Market Capitalization and Valuations

Even though your company or firm is buying a private company, it's likely there are others in the market that are public. Not sure how to calculate the market cap of a private company? By doing some simple arithmetic, you can determine the market capitalization of similar companies in the industry. Market capitalization, or "market cap," is found by simply multiplying the price of a stock by its total number of outstanding shares (e.g. 500,000 shares at $100 = $50 million market cap).

Similarly, if any competitors have secured rounds of funding where the price was disclosed, you can often determine their valuations. Be careful here, though: while market caps and valuations should be considered, they're not a guarantee your intended acquisition is similarly valued.

Finally, check for any other acquisitions that have recently happened in the industry. Again, the purchase price may not be publicly available, but it should at least be on your list of due diligence questions to answer and can help you with your private company valuation.

Step 3: Personnel Information

As with the other steps,you should already have a solid baseline of information about the employees at the target company. From how long management has been at the company to open job postings, your private company intelligence platform should have plenty of insights into the company's cultural health.

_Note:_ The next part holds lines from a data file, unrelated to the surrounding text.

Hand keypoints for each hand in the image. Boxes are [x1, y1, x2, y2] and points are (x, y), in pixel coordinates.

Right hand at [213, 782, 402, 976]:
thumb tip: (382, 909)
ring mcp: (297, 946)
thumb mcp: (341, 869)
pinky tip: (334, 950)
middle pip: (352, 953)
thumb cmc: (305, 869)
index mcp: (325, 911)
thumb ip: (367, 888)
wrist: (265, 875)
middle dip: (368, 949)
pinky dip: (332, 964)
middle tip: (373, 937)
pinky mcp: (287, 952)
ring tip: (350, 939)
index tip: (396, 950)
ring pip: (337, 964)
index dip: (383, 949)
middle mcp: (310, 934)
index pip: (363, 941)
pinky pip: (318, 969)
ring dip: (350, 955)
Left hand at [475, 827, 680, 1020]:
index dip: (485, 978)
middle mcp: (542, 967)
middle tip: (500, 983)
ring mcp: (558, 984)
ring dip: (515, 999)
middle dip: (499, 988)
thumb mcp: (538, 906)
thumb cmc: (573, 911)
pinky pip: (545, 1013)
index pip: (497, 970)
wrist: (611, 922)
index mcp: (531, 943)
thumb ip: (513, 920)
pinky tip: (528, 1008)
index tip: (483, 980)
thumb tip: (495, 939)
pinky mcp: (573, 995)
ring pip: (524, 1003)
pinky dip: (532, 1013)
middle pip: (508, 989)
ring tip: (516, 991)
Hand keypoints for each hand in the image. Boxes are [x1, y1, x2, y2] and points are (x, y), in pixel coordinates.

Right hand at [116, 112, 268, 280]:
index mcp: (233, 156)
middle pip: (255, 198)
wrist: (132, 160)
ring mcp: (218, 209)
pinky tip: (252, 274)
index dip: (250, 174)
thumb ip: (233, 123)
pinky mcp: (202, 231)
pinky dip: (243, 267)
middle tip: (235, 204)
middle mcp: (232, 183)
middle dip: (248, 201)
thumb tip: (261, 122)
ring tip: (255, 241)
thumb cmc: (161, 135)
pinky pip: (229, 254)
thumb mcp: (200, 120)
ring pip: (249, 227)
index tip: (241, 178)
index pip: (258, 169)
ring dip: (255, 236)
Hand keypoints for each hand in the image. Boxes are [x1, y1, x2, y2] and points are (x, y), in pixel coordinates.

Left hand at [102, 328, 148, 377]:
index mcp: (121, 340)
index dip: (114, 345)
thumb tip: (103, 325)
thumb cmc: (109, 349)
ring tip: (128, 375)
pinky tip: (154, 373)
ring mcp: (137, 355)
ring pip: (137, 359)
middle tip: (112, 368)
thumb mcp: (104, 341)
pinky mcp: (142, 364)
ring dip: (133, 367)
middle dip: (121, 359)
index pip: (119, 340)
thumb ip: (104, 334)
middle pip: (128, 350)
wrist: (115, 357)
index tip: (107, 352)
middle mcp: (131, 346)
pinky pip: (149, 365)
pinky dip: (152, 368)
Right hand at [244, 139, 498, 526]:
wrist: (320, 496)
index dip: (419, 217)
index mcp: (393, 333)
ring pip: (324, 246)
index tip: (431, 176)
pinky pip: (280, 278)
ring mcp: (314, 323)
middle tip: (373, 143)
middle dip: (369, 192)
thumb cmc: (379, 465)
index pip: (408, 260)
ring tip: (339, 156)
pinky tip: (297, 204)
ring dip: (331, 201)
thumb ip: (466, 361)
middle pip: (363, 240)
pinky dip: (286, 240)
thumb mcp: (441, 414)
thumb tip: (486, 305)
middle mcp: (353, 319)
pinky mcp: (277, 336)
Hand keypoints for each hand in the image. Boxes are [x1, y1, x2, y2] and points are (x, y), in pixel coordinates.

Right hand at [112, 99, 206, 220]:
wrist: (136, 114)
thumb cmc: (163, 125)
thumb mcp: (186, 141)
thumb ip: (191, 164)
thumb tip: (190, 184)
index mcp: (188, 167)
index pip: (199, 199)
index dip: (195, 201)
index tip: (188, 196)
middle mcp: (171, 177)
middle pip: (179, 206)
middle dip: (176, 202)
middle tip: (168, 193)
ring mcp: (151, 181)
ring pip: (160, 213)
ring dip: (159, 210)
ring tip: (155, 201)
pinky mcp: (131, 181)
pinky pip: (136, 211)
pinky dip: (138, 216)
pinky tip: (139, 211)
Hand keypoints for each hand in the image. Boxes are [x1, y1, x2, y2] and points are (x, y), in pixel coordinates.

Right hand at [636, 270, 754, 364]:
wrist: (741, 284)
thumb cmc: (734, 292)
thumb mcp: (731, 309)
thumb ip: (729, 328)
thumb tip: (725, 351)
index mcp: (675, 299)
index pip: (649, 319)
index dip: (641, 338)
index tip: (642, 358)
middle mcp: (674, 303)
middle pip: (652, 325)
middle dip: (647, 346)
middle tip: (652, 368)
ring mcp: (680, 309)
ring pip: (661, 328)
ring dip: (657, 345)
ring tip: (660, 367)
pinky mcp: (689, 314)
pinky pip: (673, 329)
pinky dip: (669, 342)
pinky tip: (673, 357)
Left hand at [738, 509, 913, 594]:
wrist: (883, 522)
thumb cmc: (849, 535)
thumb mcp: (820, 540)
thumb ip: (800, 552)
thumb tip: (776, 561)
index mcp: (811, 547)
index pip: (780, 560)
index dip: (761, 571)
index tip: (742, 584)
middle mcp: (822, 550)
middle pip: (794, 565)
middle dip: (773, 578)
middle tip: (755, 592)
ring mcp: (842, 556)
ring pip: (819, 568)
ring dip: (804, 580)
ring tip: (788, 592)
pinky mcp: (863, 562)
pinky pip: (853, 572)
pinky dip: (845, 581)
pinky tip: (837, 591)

However, now that you have more access to data in the due diligence process, you can do a deeper analysis:

  • Employment contracts, including any existing non-disclosure or non-solicitation agreements
  • HR policies, including both health benefits and employee benefits (e.g. unlimited PTO policy)
  • Employee complaints and issues, including any pending legal cases
  • Employee culture (beyond any listed benefits)
  • Historical employee turnover rates

Putting it all Together

Understanding how to perform due diligence on a private company requires firms to embrace the idea that risk and investment go hand-in-hand. But by performing your private equity due diligence, you can have the best possible perspective on both the risks and opportunities. 

Be mindful of myriad scenarios, like whether a target company is eco-conscious, if its moral compass aligns with yours, or if it is entrenched in any lawsuits. Question every detail and remember that you can never have too much information when it comes to mergers and acquisitions.